Cosa sta succedendo? Argentina, scioperi durati tre settimane e manifestazioni; Messico proteste per gli alti prezzi del mais; Haiti, almeno cinque morti e una ventina di feriti; Egitto, manifestazioni, 300 arresti, 5 morti; Costa d’Avorio, due morti; Camerun, quaranta morti; Mozambico, sei morti; Senegal, incidenti e 24 arresti; Yemen, marcia dei bambini; Tunisia, cortei contro il carovita; Marocco, proteste e 34 arresti; Burkina Faso, sciopero generale e 100 arresti; Filippine, distribuzione di riso sotto scorta militare; Corea del Nord, allarme per imminente crisi alimentare. Inoltre India, Cina e Vietnam hanno bloccato le esportazioni per garantire in via prioritaria le rispettive popolazioni.

 

Invece, chi ci guadagna?

 

Dopo aver quantificato i danni arrecati al pianeta e alle popolazioni più povere, non si può trascurare di dare uno sguardo ai poteri forti che da decenni controllano i prezzi delle materie prime agricole e dei prodotti alimentari industriali e vedere quali profitti riescono a trarre dai meccanismi fin qui descritti. Un paio di articoli del “Corriere Economia” che esce con il Corriere della Sera ogni lunedì sono sufficienti per chiarire questo aspetto fin dai titoli: “Le multinazionali cavalcano l’emergenza cereali. Per il riso attesi rincari del 50% entro agosto. Fame e affari: il piatto pieno di Nestlè, Unilever e Monsanto. Per alimentari e sementi crescita dei profitti fino al 40%. Fertilizzanti boom: +140%”

 

Vediamo però in dettaglio come fanno funzionare il meccanismo globale le multinazionali che controllano i semi, i fertilizzanti, i pesticidi, la produzione e il commercio internazionale dei cereali e vendono gli aiuti alimentari ai paesi cosiddetti donatori.

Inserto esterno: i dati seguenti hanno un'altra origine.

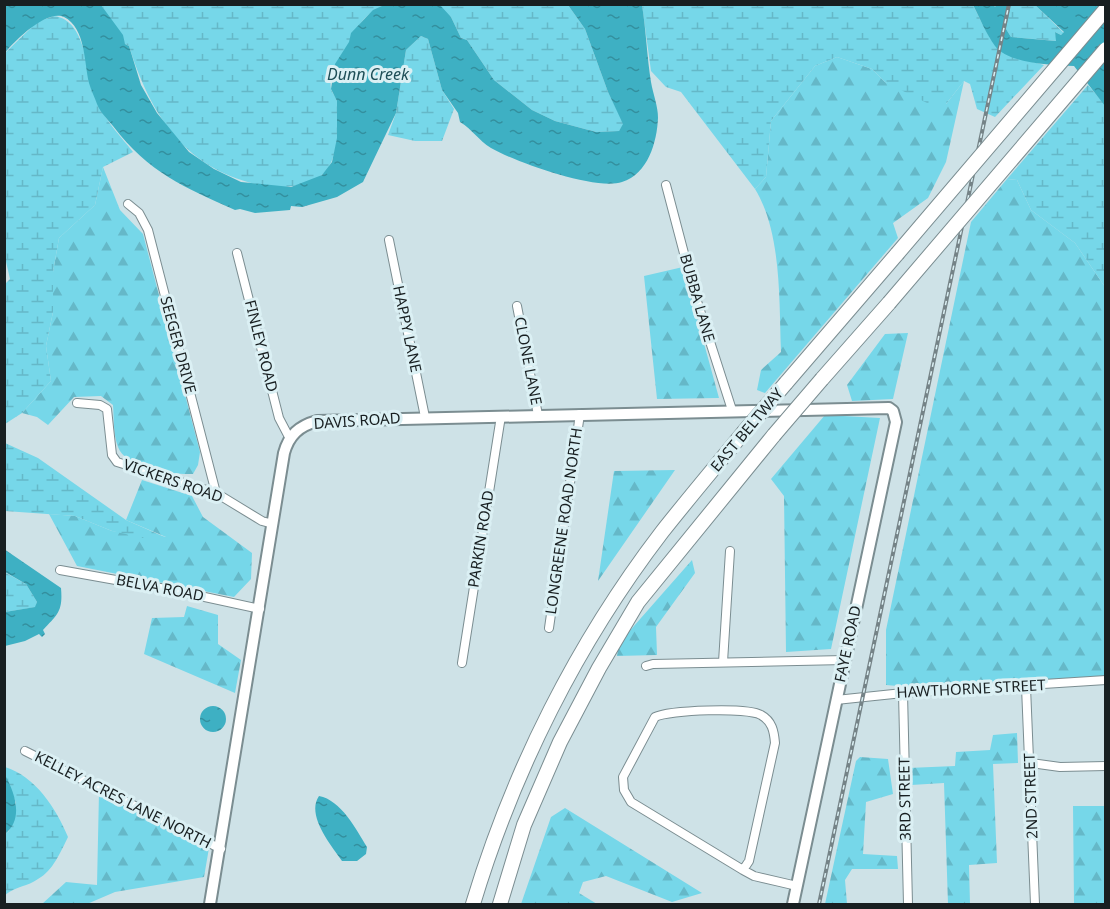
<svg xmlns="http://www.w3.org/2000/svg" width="1110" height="909" font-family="'Noto Sans',sans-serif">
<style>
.forest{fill:url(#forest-firs)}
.wetland{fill:url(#wetland-marsh)}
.water{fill:url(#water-ripples)}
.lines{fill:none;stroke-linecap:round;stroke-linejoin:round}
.street-casing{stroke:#7b8d91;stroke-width:10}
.secondary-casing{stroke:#7b8d91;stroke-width:14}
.highway-casing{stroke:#7b8d91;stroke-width:16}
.street{stroke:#fff;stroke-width:8}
.secondary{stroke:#fff;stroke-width:10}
.highway{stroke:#fff;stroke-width:14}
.rail-casing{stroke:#758387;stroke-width:4}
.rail{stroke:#dbf0f4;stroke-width:1.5;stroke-dasharray:4.5;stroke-linecap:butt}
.highway-bridge-casing{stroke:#7b8d91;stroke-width:16;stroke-linecap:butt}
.highway-bridge{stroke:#fff;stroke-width:14}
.labels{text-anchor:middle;stroke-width:6;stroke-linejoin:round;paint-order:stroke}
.street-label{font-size:15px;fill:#181f21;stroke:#dbf0f4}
.water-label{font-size:16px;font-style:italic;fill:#1e4e57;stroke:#dbf0f4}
</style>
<defs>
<pattern id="forest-firs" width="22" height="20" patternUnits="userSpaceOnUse" patternTransform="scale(1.5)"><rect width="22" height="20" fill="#76d7e9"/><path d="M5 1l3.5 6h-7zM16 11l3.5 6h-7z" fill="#65b8c8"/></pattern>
<pattern id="wetland-marsh" width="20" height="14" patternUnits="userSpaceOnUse" patternTransform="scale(1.5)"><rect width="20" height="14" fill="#76d7e9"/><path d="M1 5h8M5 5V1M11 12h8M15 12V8" fill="none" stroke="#65b8c8"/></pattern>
<pattern id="water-ripples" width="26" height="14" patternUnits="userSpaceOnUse" patternTransform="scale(1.5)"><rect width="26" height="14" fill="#3eb0c3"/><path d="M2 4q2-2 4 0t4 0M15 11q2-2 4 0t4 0" fill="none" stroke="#338f9e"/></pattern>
</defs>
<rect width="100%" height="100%" fill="#cee2e7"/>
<path class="forest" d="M837 57 872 69 885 82 946 104 964 81 946 162 928 198 893 223 898 238 765 393 757 390 761 370 781 352C779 302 782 233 755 189L766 177 771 121 815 66Z
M103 167 120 210 143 234 200 452 198 465 193 474C173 475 125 468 118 447 113 434 114 418 113 405L101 396 74 397 48 425 37 417 22 413 51 381 46 346 53 312V272L59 238 95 205Z
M1007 179 1017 180 1031 210 1075 243 1105 287V676L909 687 886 685V630L971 222Z
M683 267 719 398 657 399 644 276Z
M908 333 893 399 852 401 847 385 885 334Z
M825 415 880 418 831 649 786 652 784 496 771 479Z
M675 470 598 581 614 471Z
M142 480 192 496 203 517 252 553 251 579 234 597 77 566 49 514 75 516 112 531 166 537 126 520Z
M692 560 695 573 656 627 657 655 617 656 619 643Z
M187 606 218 615V644L241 660 235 693 144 654 152 618 184 617Z
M1017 733 1018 763 993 764 997 863 969 865 970 904H948L944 783 911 785 908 768 955 766 956 752 990 750 993 735Z
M860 757 888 759 893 794 866 802 863 854 897 856 898 869H852L845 880 847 904H825L856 761Z
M99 792 209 848 204 877 115 892 87 904H42L66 882 97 885Z
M1073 806H1105V904H1074Z
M565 808 702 893 672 902 606 876 583 882 579 893 597 904H521L551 817Z"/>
<path class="wetland" d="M101 5H384C364 15 358 25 349 43 341 58 328 70 331 89 332 93 336 97 337 101 341 119 338 162 323 174 308 186 284 189 266 186 188 173 151 117 129 46L125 44Z
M436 5H568L585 29 608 92 624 124 619 131 596 132 555 121 532 110 494 80 467 40 461 38 451 17Z
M642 5H973C997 52 991 51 1044 65L995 117 977 109 970 84 964 81 946 104 931 105 885 82 872 69 837 57 815 66 771 121 766 177 755 189 681 92 666 87 651 71Z
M1011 5H1035L1064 33 1061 35 1055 32 1057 41 1011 37 1006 29Z
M54 16C89 20 86 81 99 106 107 122 121 137 133 152L103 167 95 205 59 238 53 272V312L46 346 51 381 22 413 5 424 4 285 10 279 4 253 5 53 37 22Z
M421 36 428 39 442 90 454 109 442 141H415L388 135 396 113 406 50Z
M1088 85 1106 106 1105 287 1075 243 1031 210 1017 180 1007 179Z
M5 443 38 458 126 520 167 538 166 543 112 531 75 516 5 511Z
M4 572 26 584 37 602 36 607 5 612Z
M5 767C35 776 56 808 68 837 61 851 53 871 38 879 27 887 18 885 5 895V834L9 831 16 803 5 775Z"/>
<path class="water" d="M5 4 101 5 123 35 125 44 129 46 141 85 157 113 189 152 214 169 241 182 291 187 322 175 332 162 337 138V101L331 89 335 64 349 42 351 33 373 10 384 5H440L451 17 461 38 467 40 494 80 532 110 555 121 596 132 619 131 623 124 608 92 585 29 568 5H642C646 30 647 57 651 82 653 94 658 106 658 118 657 142 648 174 622 182 596 191 515 162 491 148 478 140 473 130 460 122L458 113 442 90 428 39 421 36 406 50 396 113 363 182 337 197 302 207 291 206 290 210 255 213 240 209 235 210C184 187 149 173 113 126 108 120 100 112 97 104 95 98 91 90 89 83 84 63 86 28 64 17 47 9 14 41 5 53Z
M973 5H994L995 7 996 5H1011L1006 29 1011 37 1056 41 1055 32 1061 35 1064 32 1035 5H1105V106L1074 66C1052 65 1009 64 995 46 986 34 980 18 973 5Z
M4 549 61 588C63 611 58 614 43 630L45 634 42 637 39 634 25 641 5 646V612L35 607 37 602 26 584 5 572Z
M200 719a13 13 0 1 1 26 0a13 13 0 1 1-26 0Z
M5 775C15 793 24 819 5 834Z
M319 796C341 800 356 829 367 847L366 854 357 861H342C330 844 306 815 319 796Z"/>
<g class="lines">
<g class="street-casing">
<path id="street" d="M666 185 695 295 732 410
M128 204 139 213 148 230 216 493
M389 240 425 417
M237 253 279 418 290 439
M517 306 538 415
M77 403 100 405 107 409 112 455 117 462 216 493 262 521 273 524
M60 570 177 591 260 609
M549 628 580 414
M723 662 730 551
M462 663 501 416
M646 666 653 664 845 660
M1026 687 1035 904
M903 693 908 904
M836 700 903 693 1106 680
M25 751 221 849
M1031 763 1060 767 1106 766
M743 870 749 861 775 743C774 731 772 721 761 715 748 707 669 710 655 717L623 777 624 790 631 802 743 870 754 876 797 886"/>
</g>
<g class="secondary-casing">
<path id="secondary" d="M210 904 284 453C289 435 299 426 317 421L889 408 893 411 896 422 793 904"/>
</g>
<g class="highway-casing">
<path id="highway" d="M822 379 889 303
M786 383 897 254
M473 904C513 771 577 643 662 532 688 499 716 466 743 433
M500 904 524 825 560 742 599 668 638 602 774 435"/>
</g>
<use href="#street" class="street"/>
<use href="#secondary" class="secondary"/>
<use href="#highway" class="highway"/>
<g class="rail-casing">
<path id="rail" d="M819 904 1009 4"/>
</g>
<use href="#rail" class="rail"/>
<g class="highway-bridge-casing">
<path id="highway-bridge" d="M897 254 1106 9
M889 303 1106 49
M743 433 786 383
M774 435 822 379"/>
</g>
<use href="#highway-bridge" class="highway-bridge"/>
</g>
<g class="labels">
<g class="street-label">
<text transform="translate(697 298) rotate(74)" y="5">BUBBA LANE</text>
<text transform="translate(407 329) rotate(78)" y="5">HAPPY LANE</text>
<text transform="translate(178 345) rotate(75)" y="5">SEEGER DRIVE</text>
<text transform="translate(261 346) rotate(76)" y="5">FINLEY ROAD</text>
<text transform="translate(528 361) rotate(79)" y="5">CLONE LANE</text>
<text transform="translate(357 421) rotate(-4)" y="5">DAVIS ROAD</text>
<text transform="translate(747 430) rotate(-50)" y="5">EAST BELTWAY</text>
<text transform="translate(173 481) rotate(19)" y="5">VICKERS ROAD</text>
<text transform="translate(564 521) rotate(-82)" y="5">LONGREENE ROAD NORTH</text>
<text transform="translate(481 539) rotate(-81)" y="5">PARKIN ROAD</text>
<text transform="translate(160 588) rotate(11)" y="5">BELVA ROAD</text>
<text transform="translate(848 644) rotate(-78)" y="5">FAYE ROAD</text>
<text transform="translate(971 689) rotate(-3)" y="5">HAWTHORNE STREET</text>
<text transform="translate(1031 796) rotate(-92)" y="5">2ND STREET</text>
<text transform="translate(905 799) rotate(-91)" y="5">3RD STREET</text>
<text transform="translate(123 800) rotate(27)" y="5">KELLEY ACRES LANE NORTH</text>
</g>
<g class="water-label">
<text x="368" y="80">Dunn Creek</text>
</g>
</g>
<rect width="1110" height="909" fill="none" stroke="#181f21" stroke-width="12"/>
</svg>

Già nel novembre 2007 la stessa fonte metteva in evidenza le imprese che “in Borsa diventavano ricche con il grano a peso d’oro”. Seconda i dati elaborati da UBS (Unione Banche Svizzere), gli aumenti dei prezzi dei prodotti per l’alimentazione erano passati nei paesi industrializzati da un livello medio dell’”1%  del 2005  al 3% dei primi mesi del 2007. La ricerca sottolineava che ne avrebbero tratto benefici non solo aziende del comparto agroalimentare o della ristorazione come Monsanto o Mc Donald’s, ma anche aziende che controllano l’acqua, come Aqua America, che producono macchine agricole come la statunitense John Deere, oppure le imprese della grande distribuzione come la Tesco (UK) o la Wal-Mart (USA). Un aumento consistente dei prezzi agricoli (un 25% in più della media prevista entro il 2010) vedrebbe aumentare i profitti anche delle imprese che producono erbicidi e antiparassitari come la Bayer, di origini tedesche, la MA Industries israeliana e la Dupont americana, nonché quelle specializzate nella produzione di fertilizzanti come la Potash Corp. e la Agrium canadesi,  e la svizzera Syngenta. Infine le industrie di maggiori dimensioni che vendono prodotti alimentari ai consumatori sarebbero “in grado di schiacciare i margini di profitto dei produttori invece che subire le conseguenze di un aumento dei prezzi all’origine”: Wal-Mart, Tesco, Safeway, per citare solo quelle che operano a scala internazionale.